CMStatistics 2021: Start Registration
View Submission - CMStatistics
B0791
Title: Identifiable variational autoencoders via sparse decoding Authors:  Gemma Moran - Columbia University (United States) [presenting]
Dhanya Sridhar - Columbia University (United States)
Yixin Wang - University of California Berkeley (United States)
David Blei - Columbia University (United States)

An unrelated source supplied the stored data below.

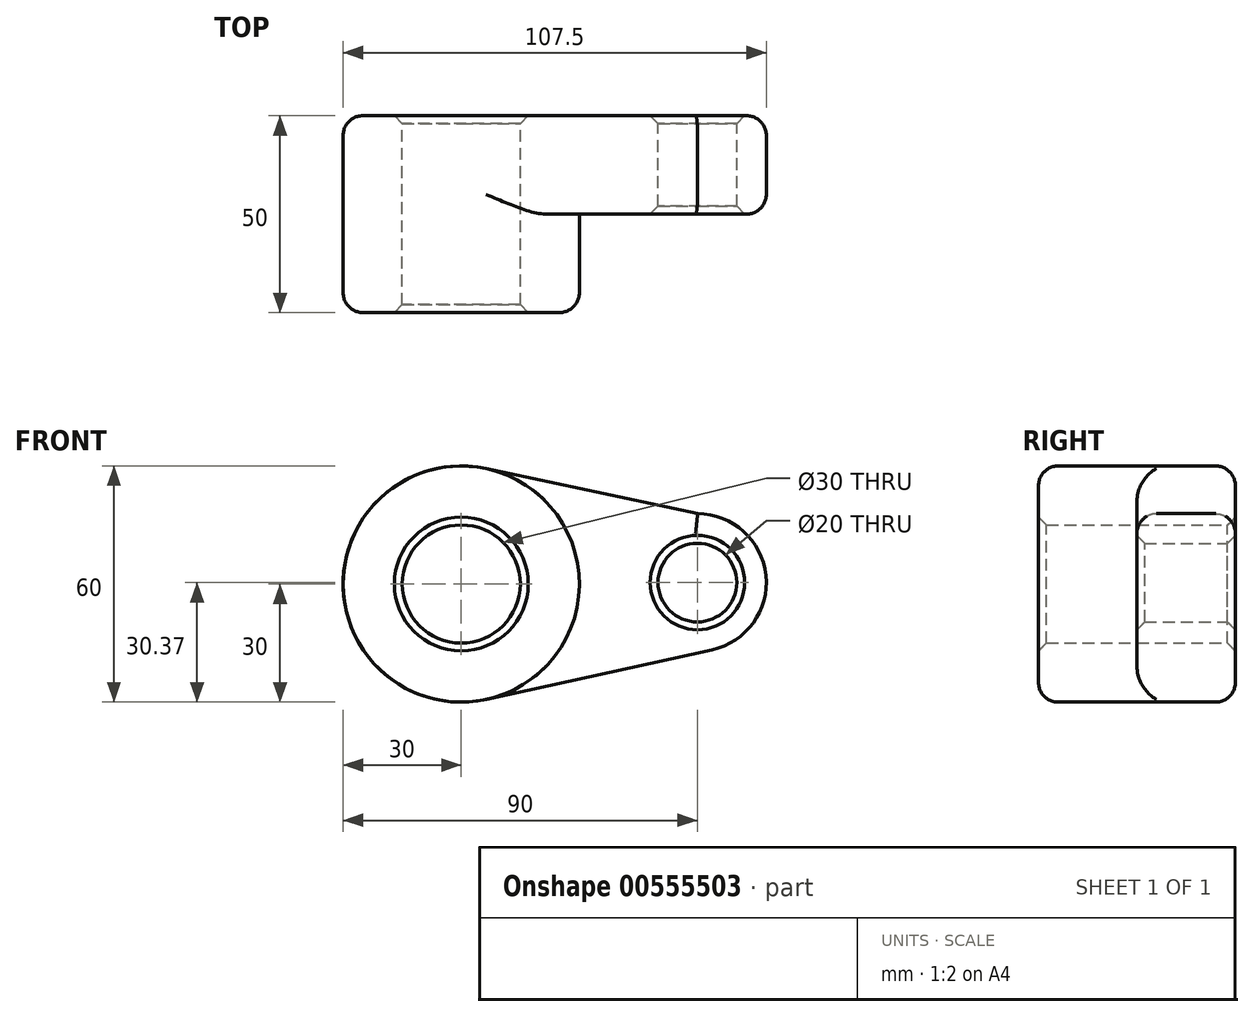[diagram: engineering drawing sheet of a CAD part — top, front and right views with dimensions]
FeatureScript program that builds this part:
annotation { "Feature Type Name" : "Feature", "Feature Type Description" : "" }
export const myFeature = defineFeature(function(context is Context, id is Id, definition is map)
    precondition{}
    {
        {
            var Q0;
            Q0=qCreatedBy(makeId("Front.planeOp"),FACE);
            var sketch = newSketch(context, id + "F0", { "sketchPlane" : qUnion([Q0])});
            skCircle(sketch, "E0", {"center": v(0, 0) * mm, "radius": 30 * mm});
            skCircle(sketch, "E1", {"center": v(60, 0.37) * mm, "radius": 17.5 * mm});
            skLineSegment(sketch, "E2", {"start": v(6.25, 29.34) * mm, "end": v(67.08, 16.38) * mm});
            skLineSegment(sketch, "E3", {"start": v(6.43, -29.3) * mm, "end": v(63.75, -16.72) * mm});
            skCircle(sketch, "E4", {"center": v(0, 0) * mm, "radius": 15 * mm});
            skCircle(sketch, "E5", {"center": v(60, 0.37) * mm, "radius": 10 * mm});
            skSolve(sketch);
        }
        {
            var Q0;
            Q0 = qSketchRegion(id + "F0", true);
            extrude(context, id + "F1", {"entities" : qUnion([Q0]), "depth" : 25 * mm, "offsetDistance" : 25 * mm});
        }
        {
            var Q0;
            Q0=makeQuery(id+"F0.imprint","IMPRINT",FACE,{"disambiguationData":[TD([[makeQuery(id+"F0.imprint","IMPRINT",EDGE,{"derivedFrom":sQuery(id+"F0.wireOp",EDGE,"E4")}),-1.0]])]});
            extrude(context, id + "F2", {"entities" : qUnion([Q0]), "operationType" : NewBodyOperationType.ADD, "depth" : 50 * mm, "offsetDistance" : 25 * mm});
        }
        {
            var Q0;
            Q0=makeQuery(id+"F2.opExtrude","CAP_EDGE",EDGE,{"disambiguationData":[OSD([sQuery(id+"F0.wireOp",EDGE,"E0")])],"isStart":false});
            var Q1;
            Q1=makeQuery(id+"F1.opExtrude","CAP_EDGE",EDGE,{"disambiguationData":[OSD([sQuery(id+"F0.wireOp",EDGE,"E3")])],"isStart":false});
            var Q2;
            Q2=makeQuery(id+"F1.opExtrude","CAP_EDGE",EDGE,{"disambiguationData":[OSD([sQuery(id+"F0.wireOp",EDGE,"E1")])],"isStart":false});
            var Q3;
            Q3=makeQuery(id+"F1.opExtrude","CAP_EDGE",EDGE,{"disambiguationData":[OSD([sQuery(id+"F0.wireOp",EDGE,"E2")])],"isStart":false});
            var Q4;
            Q4=makeQuery(id+"F1.opExtrude","CAP_EDGE",EDGE,{"disambiguationData":[OSD([sQuery(id+"F0.wireOp",EDGE,"E3")])],"isStart":true});
            var Q5;
            Q5=makeQuery(id+"F1.opExtrude","CAP_EDGE",EDGE,{"disambiguationData":[OSD([sQuery(id+"F0.wireOp",EDGE,"E1")])],"isStart":true});
            var Q6;
            Q6=makeQuery(id+"F1.opExtrude","CAP_EDGE",EDGE,{"disambiguationData":[OSD([sQuery(id+"F0.wireOp",EDGE,"E0")])],"isStart":true});
            var Q7;
            Q7=makeQuery(id+"F1.opExtrude","CAP_EDGE",EDGE,{"disambiguationData":[OSD([sQuery(id+"F0.wireOp",EDGE,"E2")])],"isStart":true});
            fillet(context, id + "F3", {"entities" : qUnion([Q0, Q1, Q2, Q3, Q4, Q5, Q6, Q7]), "radius" : 5 * mm, "tangentPropagation" : true, "allowEdgeOverflow" : false});
        }
        {
            var Q0;
            Q0=makeQuery(id+"F2.opExtrude","CAP_EDGE",EDGE,{"disambiguationData":[OSD([sQuery(id+"F0.wireOp",EDGE,"E4")])],"isStart":false});
            var Q1;
            Q1=makeQuery(id+"F1.opExtrude","CAP_EDGE",EDGE,{"disambiguationData":[OSD([sQuery(id+"F0.wireOp",EDGE,"E5")])],"isStart":false});
            var Q2;
            Q2=makeQuery(id+"F1.opExtrude","CAP_EDGE",EDGE,{"disambiguationData":[OSD([sQuery(id+"F0.wireOp",EDGE,"E4")])],"isStart":true});
            var Q3;
            {var subQ0=sQuery(id+"F0.wireOp",EDGE,"E1");Q3=makeQuery(id+"F3.opFillet","BLEND_EDGE",EDGE,{"blendedFrom":[makeQuery(id+"F1.opExtrude","CAP_EDGE",EDGE,{"disambiguationData":[OSD([subQ0])],"isStart":true}),makeQuery(id+"F1.opExtrude","CAP_FACE",FACE,{"disambiguationData":[OSD([sQuery(id+"F0.wireOp",EDGE,"E0"),subQ0,sQuery(id+"F0.wireOp",EDGE,"E2"),sQuery(id+"F0.wireOp",EDGE,"E3"),sQuery(id+"F0.wireOp",EDGE,"E4"),sQuery(id+"F0.wireOp",EDGE,"E5")])],"isStart":true})],"blendedInto":[makeQuery(id+"F1.opExtrude","CAP_FACE",FACE,{"disambiguationData":[OSD([sQuery(id+"F0.wireOp",EDGE,"E0"),subQ0,sQuery(id+"F0.wireOp",EDGE,"E2"),sQuery(id+"F0.wireOp",EDGE,"E3"),sQuery(id+"F0.wireOp",EDGE,"E4"),sQuery(id+"F0.wireOp",EDGE,"E5")])],"isStart":true})]});}
            var Q4;
            Q4=makeQuery(id+"F1.opExtrude","CAP_EDGE",EDGE,{"disambiguationData":[OSD([sQuery(id+"F0.wireOp",EDGE,"E5")])],"isStart":true});
            chamfer(context, id + "F4", {"entities" : qUnion([Q0, Q1, Q2, Q3, Q4]), "width" : 2 * mm, "tangentPropagation" : true});
        }
    });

Abstract: Consider unsupervised representation learning: given datapoints of high-dimensional features, we want to learn low dimensional factors -- a representation -- that captures the observed data. We consider sparse representation learning, where each latent factor influences a subset of features. This notion of sparsity often reflects underlying patterns in data; in movie-ratings data, for example, each movie (feature) is only described by a few genres (factors). To this end, we introduce the Sparse Variational Autoencoder (Sparse VAE), a deep generative model with priors that encourage features to depend on only a few factors. The main technical result is proving that the Sparse VAE is identifiable: given data drawn from the model, there exists a unique optimal set of factors. This result sets the Sparse VAE apart from many deep generative models for representation learning, which are unidentifiable. One key assumption is the existence of ``anchor features'': for each factor, there exist features that depend only on that factor. Importantly, these anchor features do not need to be known a priori. We empirically study the Sparse VAE with simulated data and show that it recovers the true latent factors when related methods do not. We study movie rating and text datasets, and show that the Sparse VAE predicts well on holdout data as well as data drawn from a different test distribution.